Attendees at the April 13 meeting expressed frustration with the government's recent change in pricing and procedures for forest salvaging in the wake of wildfires.

"The government is telling us that to help communities, they're going to make the access into all burned areas of BC easier, they're going to give the industry, and loggers, and forest corporations, easier access, less red tape and no environmental protection agencies to access all the burned lands.

"You know why? Not for community health, not for forest health, not for ecosystem health and not for community safety or water health, but just to get more money for the sawmills, more trees for the sawmills and more profits for the industry. It is strictly an economic endeavour," Taryn Skalbania, Founder of the Peachland Watershed Protection Alliance and Co-Founder of the Interior Watershed Task Force said.

"We need our forests standing behind us for wildlife, for habitat, for water, we don't need more two-by-fours from sawmills."

On April 10, the BC Ministry of Forests announced a change in the Interior Appraisal Manual which will make it easier and cheaper for timber companies to access forests and the timber in them in the wake of wildfires.

READ MORE: B.C. makes it easier to salvage timber damaged by wildfires

Skalbania said the change in policy will be detrimental to forests, wildlife, water protection and communities around the province.

"With this new wildfire access mitigation logging - they call it salvage logging even though there's no salvaging - they don't have to limit the size of their clearcut as previous laws regulated; it can be thousands of thousands of hectares, and they can be right next to old cut logs or right next to roads, right next to lakes, right next to community boundaries, so there's no limitation to size or proximity," she said.

"The red tape is really being minimized; they don't have to ask First Nations, they don't have to ask for permission to put in roads, they don't have to ask for slope stability, they don't have to ask for species-at-risk studies, they can just go in, so it's a real Trojan horse."

Skalbania wants to see a change in the way the government views forests across the province and a change in policies.

"Because it has worked for the past 100 years, it's easy for the government to continue down this path... a forest is worth far more standing than it is as palettes or paper or toilet paper, so we need a societal change," she said

The outrage surrounding forest protection policies also comes from the fact that the current climate crisis isn't being taken into consideration in these policy changes, Skalbania said.

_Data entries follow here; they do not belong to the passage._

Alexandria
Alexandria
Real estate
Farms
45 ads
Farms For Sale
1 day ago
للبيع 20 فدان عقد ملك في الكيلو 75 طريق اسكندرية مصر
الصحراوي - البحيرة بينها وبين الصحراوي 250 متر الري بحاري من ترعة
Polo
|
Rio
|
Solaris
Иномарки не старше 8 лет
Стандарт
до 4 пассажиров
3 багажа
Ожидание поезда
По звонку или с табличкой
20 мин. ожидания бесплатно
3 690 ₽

"Only recently, did forestry start to replant trees, but I could take you on a tour of our watershed, in Peachland alone, and hundreds and hundreds of old clear-cuts have been replanted, but are failing to grow, they just don't grow very quickly in the Okanagan. Trees are growing less than six inches a year and some are not growing at all."

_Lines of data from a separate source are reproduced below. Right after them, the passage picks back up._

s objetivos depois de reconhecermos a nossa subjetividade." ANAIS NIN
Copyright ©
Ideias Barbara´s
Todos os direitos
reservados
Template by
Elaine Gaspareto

The average pine tree grows one to two feet a year which is the main tree species used in replanting in the region.

Town hall-goers want the government to stop prioritizing the profits made by the timber industry and start putting the welfare of forests and wildlife ahead of them and they fear the rate at which trees are disappearing in the province.

One of the actions the environmental groups have taken is a petition asking for better protection of BC's watershed from clearcutting. To find out more about the town hall meeting and the movement, visit the Evergreen Alliance's website here.

— This story was corrected at 12:05 p.m. Monday, April 22, 2024 to clarify pine trees are used for replanting.